Ein halbes Menschenalter vor der Reformation hat Hans Leu der Ältere das Martyrium der Stadtpatrone um 1500 als Altarbild gestaltet. In der Erfassung der menschlichen Figuren und in der Wiedergabe der zeitgenössischen Landschaft erkennen wir, dass inzwischen die weltfreudige Renaissance über die Alpen gekommen war, während die Leidensgeschichte der Glaubenszeugen einer langen mündlichen Überlieferung und dem Bericht des Mönches Florencius um 780 folgte. Dieser Verfasser der Passion erzählte, wie weitere 500 Jahre früher im Alpenraum Felix und Regula einem militärischen Massaker entkamen und über das Urserental und das Glarnerland den Glauben an Jesus Christus aus dem Mittelmeerraum nach Zürich gebracht hätten. Berührend strahlen die Opfer ihre gelassene Sicherheit im Glauben aus, sie überstehen die Tortur, ja sogar den Tod werden sie um vierzig Schritt überwinden, wenn sie am Schluss ihre Häupter an den Ort des späteren Grossmünsters tragen. Als die Reformatoren den Heiligenkult beendeten, schleppte ein verbannter Urner dessen Reliquien in seine Heimat hinauf, wo sie in der Ortskirche von Andermatt erneut zu Ehren kamen. In den Glaubenskämpfen setzten sich die Neugläubigen in unseren Städten und im Mittelland durch, dem alten Glauben verblieben weitgehend die Voralpen und Alpen. Wiederum 400 Jahre nach der konfessionellen Fehde brauchte die Industrie rund um Zürich Arbeitskräfte aus der Innerschweiz; sie kamen und brachten ihren Gottesdienst in die Stadt zurück. In der Hard konnten sie zwischen ihren Arbeits- und Wohnorten – mit Hilfe ihrer Glaubensbrüder in der Urschweiz – ihre eigene Kirche bauen, die sie Felix und Regula weihten.
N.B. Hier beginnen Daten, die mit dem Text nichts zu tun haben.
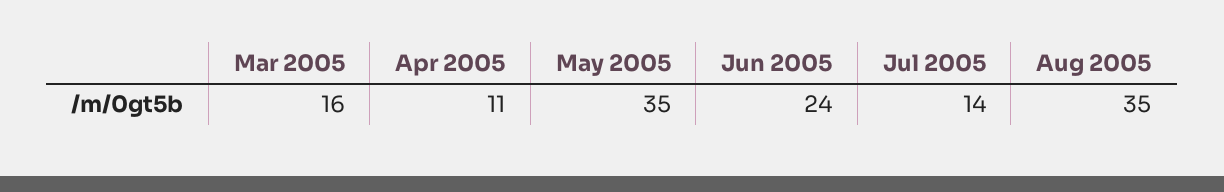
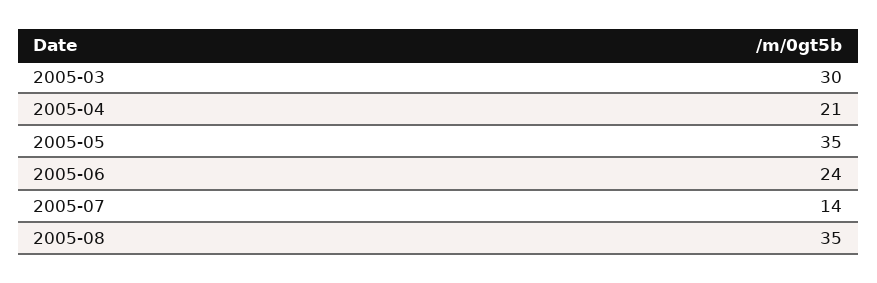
Mar 2005: 16 -> 30
Apr 2005: 11 -> 21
Im Mittelgrund des Bildes unterhalb des Lindenhofes hat Leu einen Scheibenstand und ein Seilbähnchen zum Rücktransport der Pfeile eingetragen: Die ursprüngliche Kirchweih am 11. September war ein Volksfest mit Wettschiessen. Wenn er auch die Patroziniumsmesse abschaffte, mochte Zwingli den Zürchern das Fest nicht nehmen! Heute steht die zweite Kirche der Stadtheiligen erneut Immigranten von weit her offen: Sie kommen aus Portugal.